Decía Gloria Fuertes en uno de mis poemas favoritos que por la tarde le crecía la barba de tristeza. “La gente no nota nada. / ¡Qué alegre es Gloria!- dicen al paso. / Sólo mi espejo sabe que tengo / pena de Cristo / barba de Cristo resucitado”. Yo de pequeña iba a una escuela de educación infantil que se llamaba Gloria Fuertes y pensaba que era una santa, viendo ahí su foto por todos lados, como una hembra cándida e imposible. Después, cuando llegué a Maristas en primaria, me encontré con otra mirada que salía de las paredes: la de Marcelino Champagnat, que aún era beato. Un día, la profesora de Francés nos contó que Marcelino en realidad era feo, pero que lo habían pintado atractivo porque sino dime tú a mí qué hacemos con todas las agendas, las sudaderas y los pósters impresos con la cara de un tío horripilante. Se nos habrían quitado las ganas de hacer el bien.

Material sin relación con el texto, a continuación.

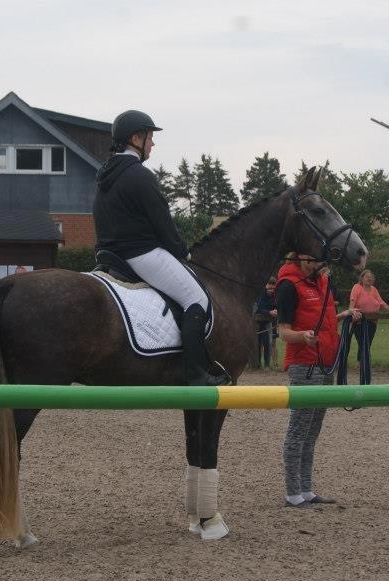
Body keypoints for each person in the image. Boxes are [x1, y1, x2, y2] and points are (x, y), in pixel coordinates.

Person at [92, 109, 229, 386]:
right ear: (135, 138)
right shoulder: (139, 175)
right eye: (150, 137)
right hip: (141, 254)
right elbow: (163, 224)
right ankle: (195, 374)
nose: (153, 143)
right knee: (196, 299)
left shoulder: (105, 175)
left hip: (110, 254)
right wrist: (182, 252)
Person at [276, 254, 361, 508]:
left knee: (312, 431)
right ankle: (293, 492)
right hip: (305, 365)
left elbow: (324, 322)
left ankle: (306, 489)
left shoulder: (322, 282)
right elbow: (283, 333)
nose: (320, 265)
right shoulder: (288, 286)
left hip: (326, 362)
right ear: (300, 258)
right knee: (298, 429)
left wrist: (343, 315)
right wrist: (303, 336)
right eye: (314, 260)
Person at [349, 269, 389, 380]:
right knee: (363, 343)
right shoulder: (357, 287)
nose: (369, 278)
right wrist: (351, 312)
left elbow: (381, 303)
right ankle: (365, 364)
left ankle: (361, 362)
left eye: (371, 277)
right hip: (359, 321)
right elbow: (352, 302)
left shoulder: (374, 290)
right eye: (367, 277)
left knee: (367, 343)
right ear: (362, 278)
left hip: (372, 321)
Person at [252, 277, 277, 369]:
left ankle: (267, 364)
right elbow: (258, 308)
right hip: (257, 322)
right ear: (266, 285)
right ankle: (257, 365)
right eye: (269, 286)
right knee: (257, 344)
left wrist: (276, 310)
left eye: (273, 287)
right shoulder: (261, 294)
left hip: (268, 322)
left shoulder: (275, 295)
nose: (271, 289)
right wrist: (269, 312)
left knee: (268, 343)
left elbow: (276, 305)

Cuando me enteré de ese percal propagandístico entendí por qué a Gloria Fuertes no le hacía falta ser guapa, ni santa, ni hostias: porque era buena aquí cerca -en los bares, en la panadería, en la biblioteca-, porque las monjas le pegaban pellizcos, porque llevaba zapatos rotos y nunca tuvo juguetes, porque a los catorce la pilló la guerra y a los quince se murió su madre. Porque trabajaba de contable y escribía poemas, porque la primera vez que entró a una universidad fue para dar clases en ella. Gloria Fuertes sabía de lo único que hace falta saber en la vida: de amor. Sabía de amor más que Cristo, sabía de amor honda y pulmonarmente, porque amaba a mujeres, fumaba como un carretero extrañándolas y casi siempre estuvo sola.

“No es suficiente, no, soñar contigo / rezar para que vivas / retratarme para darte la foto / escribirte en la noche / con obsesión pensar en tus maneras. / ¡No es suficiente, no, darte la vida / ni decir a la gente que te quiero / ni entregar al mendigo mis ahorros / ni quemar el pasado es suficiente!”.

Es muy fácil sentirse hermano de Gloria Fuertes pero muy difícil ser ella. Menos mal que soy mujer, decía, y no se mancharán mis manos con el olor del fusil. Era pobre y poderosa. La visitaban fantasmas. Ligaba con las taquilleras del metro cada vez que pensaba en tirarse a las vías. Le gustaba el vino, cenaba sopa, encajaba -estoica- las cornadas. Escribía para los niños, los vagabundos y los muertos de amor que continúan yendo a la oficina. Escribía hasta para Dios, que anda medio teniente, socarrona y tierna: ya que no la escuchaba, no sé, a ver si la leía. Ese secreto deseo lo tenemos todos con nuestras deidades, tengan pene, vagina o extracto de cosmos entre las piernas. Eh, estamos aquí, idiotas. En la letra.

Es muy crudo ser Gloria, Cristo lésbico resucitado. Se la infantilizó para siempre, se le arrancó el sexo para convertirla en un producto para todas las edades, se la encerró en sus cuentos como a una mascota torpe, amable e inofensiva. Nadie recuerda que tenía, como todas, un pequeño látigo silente que avisa del deseo. Finísimo y certero. Qué hermosa, al final, y qué verdadera. Ya quisiera Champagnat, pienso. Es natural ser Gloria a veces, cuando por las tardes nos crece la barba.